──────── Provided data

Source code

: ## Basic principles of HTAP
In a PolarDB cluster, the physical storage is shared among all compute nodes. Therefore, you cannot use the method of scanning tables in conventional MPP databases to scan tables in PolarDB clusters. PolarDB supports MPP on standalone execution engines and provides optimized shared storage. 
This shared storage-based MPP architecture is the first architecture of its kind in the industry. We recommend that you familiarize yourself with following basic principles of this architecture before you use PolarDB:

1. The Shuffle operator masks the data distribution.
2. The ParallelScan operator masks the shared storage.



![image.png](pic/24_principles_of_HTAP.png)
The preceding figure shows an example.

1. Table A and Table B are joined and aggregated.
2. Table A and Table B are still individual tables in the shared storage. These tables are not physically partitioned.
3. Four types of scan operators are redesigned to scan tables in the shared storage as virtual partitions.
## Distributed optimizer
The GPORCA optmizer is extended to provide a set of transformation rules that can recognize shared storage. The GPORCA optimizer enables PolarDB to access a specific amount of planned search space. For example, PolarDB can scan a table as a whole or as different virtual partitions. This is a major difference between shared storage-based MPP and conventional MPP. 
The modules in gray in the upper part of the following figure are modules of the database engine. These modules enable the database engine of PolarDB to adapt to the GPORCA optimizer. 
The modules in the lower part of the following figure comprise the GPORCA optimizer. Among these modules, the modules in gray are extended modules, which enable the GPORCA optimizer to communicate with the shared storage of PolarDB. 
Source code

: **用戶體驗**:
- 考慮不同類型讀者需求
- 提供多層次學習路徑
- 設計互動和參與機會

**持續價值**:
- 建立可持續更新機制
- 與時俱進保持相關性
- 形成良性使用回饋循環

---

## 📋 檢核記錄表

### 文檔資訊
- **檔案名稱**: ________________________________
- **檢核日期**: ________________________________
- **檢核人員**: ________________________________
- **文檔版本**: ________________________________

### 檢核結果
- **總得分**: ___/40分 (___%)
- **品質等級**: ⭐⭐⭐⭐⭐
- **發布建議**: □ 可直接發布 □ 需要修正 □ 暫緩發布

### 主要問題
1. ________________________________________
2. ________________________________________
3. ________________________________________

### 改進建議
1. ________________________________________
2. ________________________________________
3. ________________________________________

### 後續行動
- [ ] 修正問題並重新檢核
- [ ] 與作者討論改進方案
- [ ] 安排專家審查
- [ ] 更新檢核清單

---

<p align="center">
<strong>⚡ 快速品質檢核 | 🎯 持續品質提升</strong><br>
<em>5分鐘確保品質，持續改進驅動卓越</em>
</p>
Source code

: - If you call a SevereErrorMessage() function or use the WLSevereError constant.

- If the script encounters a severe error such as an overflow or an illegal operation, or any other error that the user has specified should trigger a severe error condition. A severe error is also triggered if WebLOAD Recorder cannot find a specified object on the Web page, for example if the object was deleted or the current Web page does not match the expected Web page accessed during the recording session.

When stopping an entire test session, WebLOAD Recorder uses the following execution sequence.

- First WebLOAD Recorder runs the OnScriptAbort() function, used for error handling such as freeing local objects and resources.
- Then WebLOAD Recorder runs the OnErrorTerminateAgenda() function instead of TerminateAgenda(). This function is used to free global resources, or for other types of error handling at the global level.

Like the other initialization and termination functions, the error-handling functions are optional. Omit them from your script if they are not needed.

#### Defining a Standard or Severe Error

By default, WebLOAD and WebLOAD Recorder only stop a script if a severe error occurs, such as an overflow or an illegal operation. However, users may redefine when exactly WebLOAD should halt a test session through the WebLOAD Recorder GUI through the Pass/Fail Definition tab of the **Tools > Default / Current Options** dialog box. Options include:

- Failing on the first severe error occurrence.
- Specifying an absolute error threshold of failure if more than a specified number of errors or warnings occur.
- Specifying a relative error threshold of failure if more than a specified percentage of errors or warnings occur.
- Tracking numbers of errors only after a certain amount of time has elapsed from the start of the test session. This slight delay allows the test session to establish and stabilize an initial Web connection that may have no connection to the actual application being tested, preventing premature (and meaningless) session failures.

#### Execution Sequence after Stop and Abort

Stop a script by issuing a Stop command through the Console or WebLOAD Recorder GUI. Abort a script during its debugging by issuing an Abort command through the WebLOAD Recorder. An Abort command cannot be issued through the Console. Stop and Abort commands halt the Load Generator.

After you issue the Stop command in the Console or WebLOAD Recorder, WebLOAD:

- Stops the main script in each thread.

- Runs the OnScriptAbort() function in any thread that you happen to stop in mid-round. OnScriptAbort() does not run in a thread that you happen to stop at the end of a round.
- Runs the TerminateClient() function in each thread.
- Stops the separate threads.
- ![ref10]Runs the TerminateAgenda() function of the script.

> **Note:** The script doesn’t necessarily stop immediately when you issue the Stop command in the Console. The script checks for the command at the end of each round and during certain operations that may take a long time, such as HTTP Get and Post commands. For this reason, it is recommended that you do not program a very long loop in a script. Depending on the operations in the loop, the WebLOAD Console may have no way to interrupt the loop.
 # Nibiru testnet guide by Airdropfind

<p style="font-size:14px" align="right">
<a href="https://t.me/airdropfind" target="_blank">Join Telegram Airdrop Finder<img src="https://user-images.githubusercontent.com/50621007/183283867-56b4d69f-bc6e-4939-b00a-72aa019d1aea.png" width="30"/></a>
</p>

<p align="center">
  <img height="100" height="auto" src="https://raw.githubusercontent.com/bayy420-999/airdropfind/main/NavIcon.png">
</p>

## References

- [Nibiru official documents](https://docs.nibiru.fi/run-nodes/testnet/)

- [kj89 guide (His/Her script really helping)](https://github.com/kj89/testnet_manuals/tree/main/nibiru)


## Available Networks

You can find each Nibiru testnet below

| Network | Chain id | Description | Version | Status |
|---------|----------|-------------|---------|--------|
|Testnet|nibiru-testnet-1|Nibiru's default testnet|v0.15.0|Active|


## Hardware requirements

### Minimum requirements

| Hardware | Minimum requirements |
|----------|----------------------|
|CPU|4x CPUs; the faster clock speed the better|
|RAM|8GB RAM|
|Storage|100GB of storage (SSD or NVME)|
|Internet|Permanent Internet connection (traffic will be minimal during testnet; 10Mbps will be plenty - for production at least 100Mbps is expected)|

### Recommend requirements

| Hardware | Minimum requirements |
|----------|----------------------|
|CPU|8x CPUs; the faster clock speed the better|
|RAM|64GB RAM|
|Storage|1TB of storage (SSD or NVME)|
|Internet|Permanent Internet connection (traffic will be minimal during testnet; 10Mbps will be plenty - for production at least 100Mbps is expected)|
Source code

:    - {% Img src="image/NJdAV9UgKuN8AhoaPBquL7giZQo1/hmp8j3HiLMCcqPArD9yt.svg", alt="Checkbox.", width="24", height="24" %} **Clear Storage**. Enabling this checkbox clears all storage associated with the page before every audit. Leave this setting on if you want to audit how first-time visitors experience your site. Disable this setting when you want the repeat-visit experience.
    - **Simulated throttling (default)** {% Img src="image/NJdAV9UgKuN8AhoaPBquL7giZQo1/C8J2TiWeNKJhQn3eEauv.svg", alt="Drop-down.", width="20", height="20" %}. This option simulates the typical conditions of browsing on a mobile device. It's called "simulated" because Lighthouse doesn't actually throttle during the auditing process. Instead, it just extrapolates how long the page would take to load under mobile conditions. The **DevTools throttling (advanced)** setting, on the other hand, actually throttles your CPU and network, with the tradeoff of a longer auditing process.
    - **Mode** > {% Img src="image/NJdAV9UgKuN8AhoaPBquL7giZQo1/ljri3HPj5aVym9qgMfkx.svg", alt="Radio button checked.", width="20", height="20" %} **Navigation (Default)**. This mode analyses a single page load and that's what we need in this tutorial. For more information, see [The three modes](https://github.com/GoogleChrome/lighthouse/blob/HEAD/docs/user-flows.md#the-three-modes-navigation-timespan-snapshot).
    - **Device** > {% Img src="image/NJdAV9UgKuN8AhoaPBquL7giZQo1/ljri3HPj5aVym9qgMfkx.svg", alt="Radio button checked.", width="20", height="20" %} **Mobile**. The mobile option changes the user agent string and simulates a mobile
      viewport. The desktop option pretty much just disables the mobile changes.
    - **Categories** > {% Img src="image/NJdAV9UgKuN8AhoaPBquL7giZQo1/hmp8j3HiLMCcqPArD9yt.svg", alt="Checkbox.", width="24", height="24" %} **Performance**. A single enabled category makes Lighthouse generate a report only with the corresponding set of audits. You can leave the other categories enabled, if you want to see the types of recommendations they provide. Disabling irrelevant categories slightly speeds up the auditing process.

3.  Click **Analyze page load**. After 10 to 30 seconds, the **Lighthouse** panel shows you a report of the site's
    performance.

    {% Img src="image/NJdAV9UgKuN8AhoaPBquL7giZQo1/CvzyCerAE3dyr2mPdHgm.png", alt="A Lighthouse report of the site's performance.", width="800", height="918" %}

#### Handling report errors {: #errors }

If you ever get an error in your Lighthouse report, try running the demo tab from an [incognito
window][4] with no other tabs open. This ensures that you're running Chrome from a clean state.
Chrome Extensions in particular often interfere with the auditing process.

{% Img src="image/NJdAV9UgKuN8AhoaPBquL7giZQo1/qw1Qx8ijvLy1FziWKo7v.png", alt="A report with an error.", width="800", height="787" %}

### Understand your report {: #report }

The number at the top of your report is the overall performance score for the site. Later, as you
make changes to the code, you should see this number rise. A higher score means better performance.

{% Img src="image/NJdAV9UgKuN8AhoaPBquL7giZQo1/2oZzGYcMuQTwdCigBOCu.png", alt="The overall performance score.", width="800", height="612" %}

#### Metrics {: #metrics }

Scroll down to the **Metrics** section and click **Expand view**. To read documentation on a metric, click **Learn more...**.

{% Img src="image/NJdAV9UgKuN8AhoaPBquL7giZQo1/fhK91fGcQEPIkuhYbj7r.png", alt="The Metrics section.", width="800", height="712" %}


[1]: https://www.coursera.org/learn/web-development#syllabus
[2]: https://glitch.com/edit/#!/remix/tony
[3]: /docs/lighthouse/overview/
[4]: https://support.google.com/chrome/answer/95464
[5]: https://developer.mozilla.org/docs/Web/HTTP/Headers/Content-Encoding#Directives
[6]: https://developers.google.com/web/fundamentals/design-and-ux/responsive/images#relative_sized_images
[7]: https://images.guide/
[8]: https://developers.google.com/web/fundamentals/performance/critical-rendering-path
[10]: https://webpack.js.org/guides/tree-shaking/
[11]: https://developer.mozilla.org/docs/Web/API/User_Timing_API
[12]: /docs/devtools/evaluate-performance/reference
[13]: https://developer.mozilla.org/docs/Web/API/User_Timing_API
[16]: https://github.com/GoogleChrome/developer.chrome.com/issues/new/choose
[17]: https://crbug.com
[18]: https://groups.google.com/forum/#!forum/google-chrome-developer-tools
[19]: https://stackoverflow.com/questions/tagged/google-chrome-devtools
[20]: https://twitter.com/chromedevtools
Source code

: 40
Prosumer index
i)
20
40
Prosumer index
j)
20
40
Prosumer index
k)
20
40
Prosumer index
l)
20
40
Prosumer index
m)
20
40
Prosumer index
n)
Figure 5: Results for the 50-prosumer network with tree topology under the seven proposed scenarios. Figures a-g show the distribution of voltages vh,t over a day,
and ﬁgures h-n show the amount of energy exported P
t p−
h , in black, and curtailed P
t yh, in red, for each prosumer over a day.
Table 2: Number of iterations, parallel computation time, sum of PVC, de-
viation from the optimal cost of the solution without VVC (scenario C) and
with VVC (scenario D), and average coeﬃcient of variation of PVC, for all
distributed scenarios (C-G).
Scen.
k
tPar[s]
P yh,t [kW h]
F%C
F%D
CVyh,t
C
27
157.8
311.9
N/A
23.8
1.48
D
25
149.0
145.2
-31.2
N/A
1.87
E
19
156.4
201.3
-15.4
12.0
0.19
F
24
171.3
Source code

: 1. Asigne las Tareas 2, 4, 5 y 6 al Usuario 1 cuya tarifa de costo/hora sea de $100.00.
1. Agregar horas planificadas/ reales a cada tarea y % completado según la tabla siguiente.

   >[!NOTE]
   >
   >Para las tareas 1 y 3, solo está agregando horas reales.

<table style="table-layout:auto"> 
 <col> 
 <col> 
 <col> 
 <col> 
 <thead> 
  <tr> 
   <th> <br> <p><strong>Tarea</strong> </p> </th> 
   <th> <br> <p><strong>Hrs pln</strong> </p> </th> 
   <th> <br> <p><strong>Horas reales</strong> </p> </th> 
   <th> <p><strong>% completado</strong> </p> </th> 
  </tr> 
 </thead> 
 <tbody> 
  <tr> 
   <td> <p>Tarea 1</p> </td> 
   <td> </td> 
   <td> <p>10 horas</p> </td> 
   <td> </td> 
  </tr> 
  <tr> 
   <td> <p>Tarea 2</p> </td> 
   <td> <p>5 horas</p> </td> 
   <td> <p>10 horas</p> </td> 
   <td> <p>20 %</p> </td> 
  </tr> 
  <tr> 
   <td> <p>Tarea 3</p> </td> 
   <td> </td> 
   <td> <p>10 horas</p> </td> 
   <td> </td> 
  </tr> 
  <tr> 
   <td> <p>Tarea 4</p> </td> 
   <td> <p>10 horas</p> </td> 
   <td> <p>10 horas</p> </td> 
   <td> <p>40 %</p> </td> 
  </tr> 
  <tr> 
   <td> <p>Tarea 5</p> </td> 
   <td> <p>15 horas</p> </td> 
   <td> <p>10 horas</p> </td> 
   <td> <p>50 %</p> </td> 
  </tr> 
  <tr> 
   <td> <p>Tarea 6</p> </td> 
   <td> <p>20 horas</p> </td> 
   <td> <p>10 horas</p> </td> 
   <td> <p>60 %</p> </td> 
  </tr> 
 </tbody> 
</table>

────────────────

Problem to solve ->
If a line in the records has the word "they", copy that line.

Answer to the exercise ->
Like the other initialization and termination functions, the error-handling functions are optional. Omit them from your script if they are not needed.
    - **Categories** > {% Img src="image/NJdAV9UgKuN8AhoaPBquL7giZQo1/hmp8j3HiLMCcqPArD9yt.svg", alt="Checkbox.", width="24", height="24" %} **Performance**. A single enabled category makes Lighthouse generate a report only with the corresponding set of audits. You can leave the other categories enabled, if you want to see the types of recommendations they provide. Disabling irrelevant categories slightly speeds up the auditing process.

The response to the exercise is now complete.